Talking Therapies Institutionalised Psychologising of Physical Health Problems

 

As a high intensity therapist working in IAPT, I’m finding an increasing amount of the people I see have chronic physical health conditions.  The training and supervision I receive emphasises my role as one of treating the depression/anxiety associated with these conditions, and not the condition itself.  This sounds plausible in theory, but my experience it just doesn’t work that way in practice. 
 
 
 
  1. Firstly, I get the distinct feeling that a lot of the time the people I see with chronic health conditions are not clinically anxious or depressed, they are just having a normal reaction to a really challenging situation.
  2. Secondly it is impossible for someone with my training and limited medical knowledge to know whether a symptom such as fatigue or poor sleep is down to anxiety or depression or other factors, including physical causes.
  3. I’m quite sure that I have treated people in the past, and will do so again, where symptoms arising entirely from an undiagnosed physical condition were misinterpreted as a mental health issue and I worry that there is a real danger, even with the best of intentions, of gaslighting people here, however sensitive and non pathologising I try to be. 
  4. Time and again I have had people tell me their symptoms were dismissed for years as being “all in their head”, and I worry I am inadvertently feeding into that damaging narrative. 
  5. Greater integration between physical and mental health care in the NHS can only be a good thing, but my experience is there is sizeable gap between the theory and practice on the ground.  IAPT is meant to be integrating more into physical health teams, in practice I am not sure how well this is really happening. 
  6. I know how hard staff on the ground in IAPT work and how dedicated the clinicians are, I worry we are being put in an impossible situation.  I’m very grateful to CBT watch for highlighting some of the predicaments that I can relate to in my day to day work.

----------------------------------------

**TASK REQUIREMENTS**
According to the text on talking therapies, what role does the writer's training and supervision emphasize?

[Records excerpted from a collection]

----------------------------------------

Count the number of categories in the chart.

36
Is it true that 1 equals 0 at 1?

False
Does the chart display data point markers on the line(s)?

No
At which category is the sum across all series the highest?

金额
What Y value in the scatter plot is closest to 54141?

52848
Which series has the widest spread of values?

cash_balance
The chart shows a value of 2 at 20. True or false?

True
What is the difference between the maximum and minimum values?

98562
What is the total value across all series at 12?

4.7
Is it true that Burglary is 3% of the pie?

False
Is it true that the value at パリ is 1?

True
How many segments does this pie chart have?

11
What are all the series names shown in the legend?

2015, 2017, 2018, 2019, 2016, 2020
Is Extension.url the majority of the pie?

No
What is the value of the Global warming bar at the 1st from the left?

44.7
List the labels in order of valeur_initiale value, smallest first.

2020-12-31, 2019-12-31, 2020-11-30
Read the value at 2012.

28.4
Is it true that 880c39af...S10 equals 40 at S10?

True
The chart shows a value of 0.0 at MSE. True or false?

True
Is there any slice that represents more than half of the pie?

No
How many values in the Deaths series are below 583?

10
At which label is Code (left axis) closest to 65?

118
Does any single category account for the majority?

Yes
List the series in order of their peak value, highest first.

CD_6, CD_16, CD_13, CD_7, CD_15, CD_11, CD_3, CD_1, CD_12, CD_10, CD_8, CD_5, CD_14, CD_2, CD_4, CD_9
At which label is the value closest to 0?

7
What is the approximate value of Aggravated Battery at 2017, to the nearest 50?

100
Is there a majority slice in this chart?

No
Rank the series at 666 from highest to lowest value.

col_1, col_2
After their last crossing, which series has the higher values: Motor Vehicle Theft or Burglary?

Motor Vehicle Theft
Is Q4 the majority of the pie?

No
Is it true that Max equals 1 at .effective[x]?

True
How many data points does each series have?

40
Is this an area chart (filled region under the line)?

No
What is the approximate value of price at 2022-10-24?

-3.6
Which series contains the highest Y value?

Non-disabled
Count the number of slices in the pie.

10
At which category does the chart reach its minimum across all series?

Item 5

----------------------------------------

**COMPLETED EXERCISE**
Treating the depression or anxiety associated with chronic physical health conditions, not the condition itself.